Ironically, the United States took its first step to deal with global warming under Bush’s father, who signed the UN’s framework convention on climate change at the 1992 Earth Summit in Rio de Janeiro. That accord, which called on industrialised countries to reduce their emission of greenhouse gases by 10% below 1990 levels, paved the way for the Kyoto agreement five years later.

The Kyoto Protocol, largely at Washington’s behest, was somewhat less strict in its targets. It requires the 38 signatory states to reduce their emissions by an average of about 5.5% below 1990 levels by 2008-2012. Under its specific provisions, Washington would be required to reduce its emissions by about 7%, although an emissions trading scheme favoured by Washington would have made the adjustment far less difficult.

Greenhouse gases - including carbon dioxide, which is emitted by the combustion of fossil fuels like wood, coal and oil - are believed by most scientists to be responsible for the accelerated warming of the Earth’s atmosphere over the last century. The United States emits about one-quarter of the world’s total greenhouse gas emissions.

In its latest report, the UN’s Intergovernmental Panel on Climate Change (IPCC) estimated that average temperatures on the Earth’s surface could rise by as much as 5.8 degrees Celsius by the year 2100, with potentially catastrophic consequences, if present emission trends are not reversed.

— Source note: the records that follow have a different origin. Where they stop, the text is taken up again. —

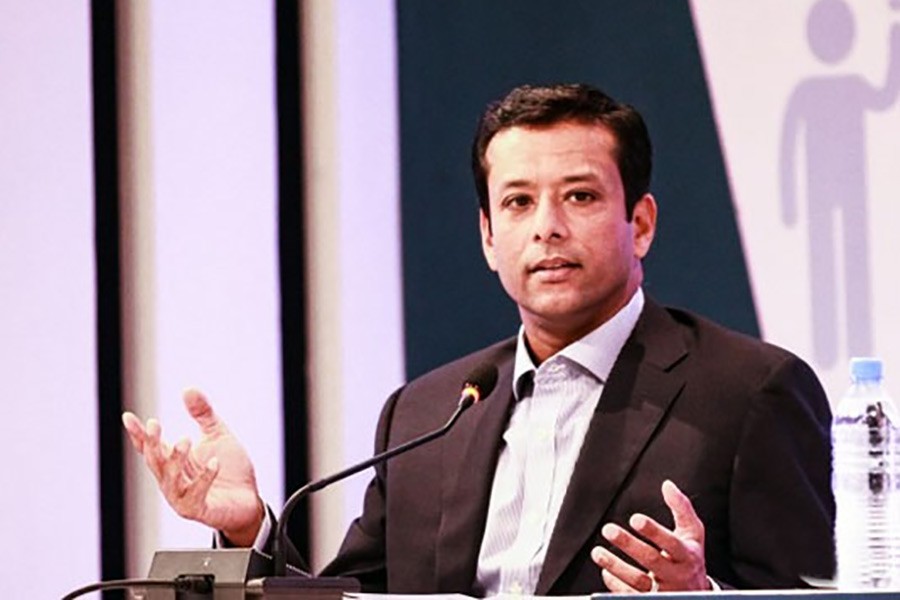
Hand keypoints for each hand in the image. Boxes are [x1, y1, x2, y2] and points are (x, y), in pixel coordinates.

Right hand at [122, 389, 263, 545]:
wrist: (249, 498)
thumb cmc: (230, 468)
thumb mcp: (217, 435)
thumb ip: (203, 414)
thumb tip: (188, 388)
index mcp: (174, 462)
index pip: (150, 447)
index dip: (138, 434)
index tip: (127, 417)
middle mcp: (173, 481)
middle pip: (155, 462)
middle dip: (152, 444)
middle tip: (155, 424)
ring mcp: (183, 498)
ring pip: (170, 480)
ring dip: (175, 460)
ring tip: (186, 439)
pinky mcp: (199, 510)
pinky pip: (196, 496)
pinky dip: (204, 479)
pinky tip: (214, 463)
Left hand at [591, 480, 709, 592]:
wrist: (697, 593)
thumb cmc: (689, 557)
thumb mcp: (693, 533)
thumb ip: (682, 508)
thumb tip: (667, 485)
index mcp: (686, 555)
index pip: (671, 543)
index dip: (654, 531)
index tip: (635, 519)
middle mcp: (675, 575)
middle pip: (651, 560)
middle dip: (628, 544)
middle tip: (608, 529)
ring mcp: (663, 592)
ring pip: (637, 581)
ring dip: (615, 566)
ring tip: (597, 552)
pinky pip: (630, 595)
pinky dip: (615, 584)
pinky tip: (605, 572)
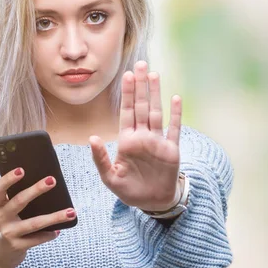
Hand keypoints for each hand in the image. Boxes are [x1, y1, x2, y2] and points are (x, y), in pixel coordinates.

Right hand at [0, 168, 76, 267]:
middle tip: (52, 180)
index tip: (22, 170)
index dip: (8, 179)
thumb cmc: (8, 227)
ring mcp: (8, 233)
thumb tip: (46, 184)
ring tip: (71, 212)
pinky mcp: (16, 247)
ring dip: (55, 217)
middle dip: (37, 189)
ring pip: (34, 223)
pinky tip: (58, 231)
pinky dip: (49, 234)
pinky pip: (37, 239)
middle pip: (19, 201)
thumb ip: (17, 201)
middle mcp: (0, 218)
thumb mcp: (7, 213)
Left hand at [89, 60, 181, 211]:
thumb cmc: (130, 190)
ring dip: (156, 94)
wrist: (152, 203)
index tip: (127, 75)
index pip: (126, 112)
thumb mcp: (110, 178)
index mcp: (127, 141)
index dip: (127, 94)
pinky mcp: (172, 150)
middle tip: (141, 64)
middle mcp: (143, 137)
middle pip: (142, 106)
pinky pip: (174, 129)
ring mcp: (158, 142)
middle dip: (141, 86)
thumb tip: (92, 138)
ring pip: (157, 112)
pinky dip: (175, 115)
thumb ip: (101, 159)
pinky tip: (176, 99)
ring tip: (155, 75)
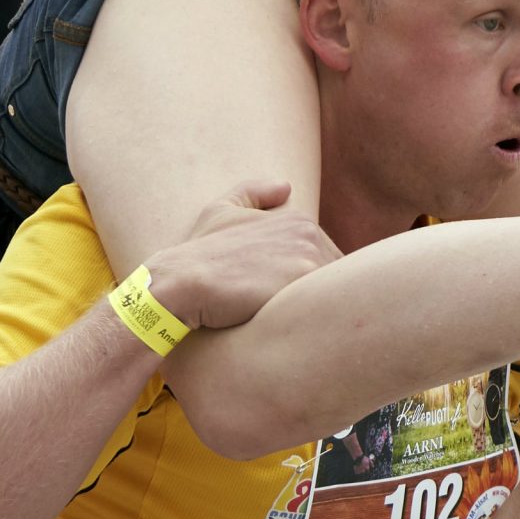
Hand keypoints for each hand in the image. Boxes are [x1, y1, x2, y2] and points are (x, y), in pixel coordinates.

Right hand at [146, 181, 339, 331]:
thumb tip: (286, 187)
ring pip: (334, 292)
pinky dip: (317, 319)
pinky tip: (298, 330)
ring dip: (323, 310)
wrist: (182, 284)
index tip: (291, 303)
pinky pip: (325, 306)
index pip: (330, 260)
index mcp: (299, 220)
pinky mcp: (303, 284)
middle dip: (322, 297)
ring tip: (299, 327)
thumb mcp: (221, 211)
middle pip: (337, 277)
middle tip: (299, 317)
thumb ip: (253, 193)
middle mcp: (309, 234)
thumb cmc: (198, 253)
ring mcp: (309, 257)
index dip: (312, 285)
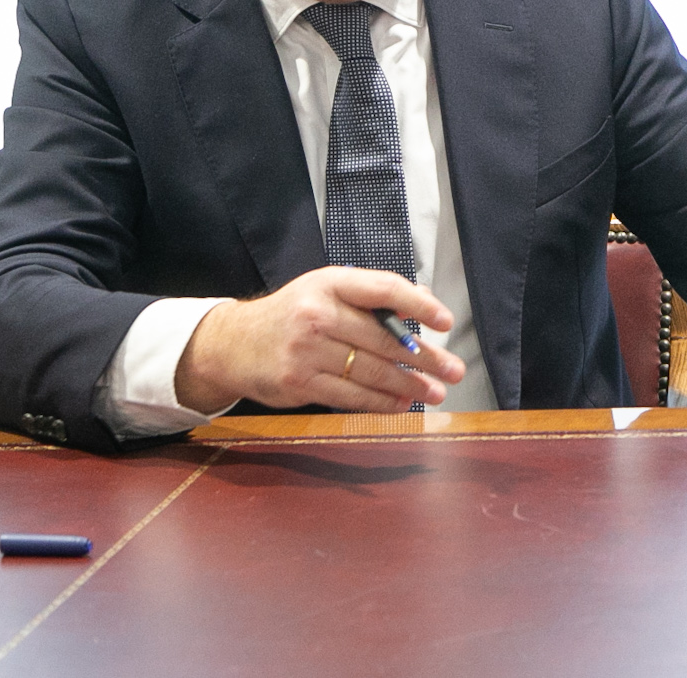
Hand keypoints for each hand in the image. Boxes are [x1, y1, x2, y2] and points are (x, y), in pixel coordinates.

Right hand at [174, 266, 465, 414]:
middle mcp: (318, 314)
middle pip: (384, 339)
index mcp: (331, 283)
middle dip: (425, 359)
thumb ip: (373, 295)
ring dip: (409, 385)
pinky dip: (380, 402)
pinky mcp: (299, 383)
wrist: (233, 343)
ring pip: (371, 372)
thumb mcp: (327, 290)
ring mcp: (306, 350)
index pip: (384, 289)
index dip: (419, 306)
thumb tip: (424, 305)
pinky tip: (401, 403)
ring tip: (434, 391)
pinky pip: (350, 395)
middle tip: (453, 370)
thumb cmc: (294, 313)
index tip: (445, 322)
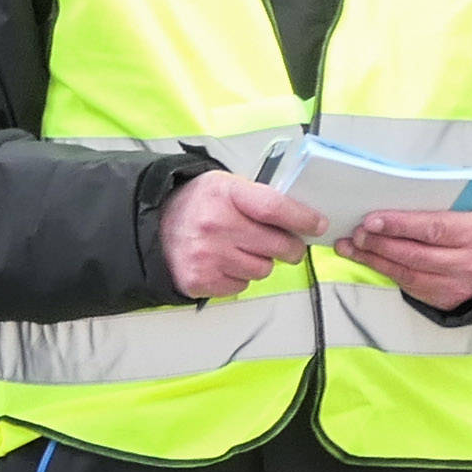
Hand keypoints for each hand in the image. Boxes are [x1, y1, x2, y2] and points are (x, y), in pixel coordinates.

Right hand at [160, 169, 327, 299]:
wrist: (153, 226)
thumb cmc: (198, 205)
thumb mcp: (227, 186)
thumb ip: (262, 198)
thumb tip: (303, 219)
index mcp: (225, 194)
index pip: (275, 209)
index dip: (303, 219)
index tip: (318, 225)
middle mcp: (215, 226)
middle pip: (277, 246)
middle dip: (290, 248)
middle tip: (285, 245)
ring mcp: (207, 256)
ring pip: (263, 270)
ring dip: (260, 263)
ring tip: (241, 250)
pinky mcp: (200, 281)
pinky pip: (242, 286)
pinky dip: (239, 277)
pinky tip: (225, 263)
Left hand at [345, 206, 471, 314]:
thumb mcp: (466, 212)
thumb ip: (435, 207)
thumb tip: (390, 199)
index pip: (431, 229)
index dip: (399, 225)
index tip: (371, 221)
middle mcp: (467, 262)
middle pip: (415, 254)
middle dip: (380, 244)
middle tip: (356, 234)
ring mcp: (456, 284)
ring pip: (408, 274)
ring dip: (375, 260)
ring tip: (352, 247)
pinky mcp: (446, 300)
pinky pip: (410, 287)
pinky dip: (387, 273)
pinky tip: (369, 261)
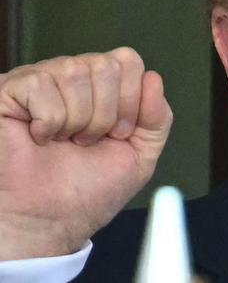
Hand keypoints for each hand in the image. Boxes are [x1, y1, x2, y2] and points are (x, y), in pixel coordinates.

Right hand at [0, 47, 172, 259]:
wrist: (47, 223)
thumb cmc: (85, 191)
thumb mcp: (140, 154)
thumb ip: (157, 118)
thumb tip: (153, 78)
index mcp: (103, 86)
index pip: (128, 61)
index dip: (131, 99)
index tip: (118, 134)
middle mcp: (73, 76)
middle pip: (106, 65)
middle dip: (106, 113)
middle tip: (88, 140)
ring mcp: (40, 80)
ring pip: (75, 71)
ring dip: (77, 119)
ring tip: (65, 140)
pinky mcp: (9, 91)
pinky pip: (40, 85)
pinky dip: (48, 120)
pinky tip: (40, 137)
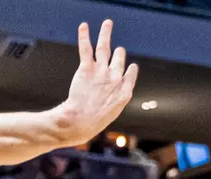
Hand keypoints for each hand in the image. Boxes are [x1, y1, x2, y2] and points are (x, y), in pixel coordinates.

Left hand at [56, 21, 138, 145]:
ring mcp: (101, 72)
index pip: (130, 73)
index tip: (129, 67)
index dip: (129, 69)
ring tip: (107, 23)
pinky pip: (86, 48)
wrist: (79, 122)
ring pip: (105, 47)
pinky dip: (84, 36)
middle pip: (119, 58)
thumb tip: (113, 98)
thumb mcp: (111, 114)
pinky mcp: (86, 69)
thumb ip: (114, 100)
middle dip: (118, 53)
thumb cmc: (92, 123)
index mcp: (124, 92)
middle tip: (116, 51)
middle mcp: (115, 78)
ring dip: (106, 33)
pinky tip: (83, 26)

President Bill Clinton, who signed the Protocol, did not send it to the Senate for ratification because of strong opposition there, particularly from Republicans and senators from coal- and oil-producing states.

They argued that compliance with the accord could harm the US economy and that its failure to impose curbs on emissions by developing countries, particularly major industrialising nations like China, India, Mexico, and Brazil, was unfair.

These same objections were reiterated by Bush, who also noted in a recent letter to four anti-Kyoto senators that more research should be done to determine the relationships between greenhouse gases and warming.

In their remarks to reporters, the EU delegation Tuesday discounted all of these problems. While there were certainly “some costs” associated with reducing emissions to all industrialised economies, “there are also huge opportunities”, said Persson, who noted that Washington seemed to be discounting the costs associated with climate change itself.

Indeed, some large US multinational firms, which have already implemented plans to reduce their own emissions, have argued that failure to comply with the Protocol could hurt US competitiveness and innovation in environmental and energy-saving technology.

As for developing countries, Persson pointed out that developed countries today emitted some 85% of the greenhouse gases in the atmosphere. Industrialised countries, he said, need to establish their own commitment to reductions before expecting poor nations - where per capita emissions are a tiny fraction of those by the United States and the EU - to do the same.

“Frankly, I don’t think the United States has made it any easier (to get commitments from developing countries),” said Wallstroem. “By saying (the United States) cannot afford to (make reductions), what would be the reaction of the poorest countries?”

As for the scientific basis for associating emissions with global warming, the delegation said, none of its interlocutors disagreed with existing consensus.  “We heard no real arguments against that,” said Persson.

“So our conclusion was that we looked at it pretty much the same way. I think we can agree that we have global warming, that we will have increased global warming in the future, and this is enough scientific basis for acting,” he said.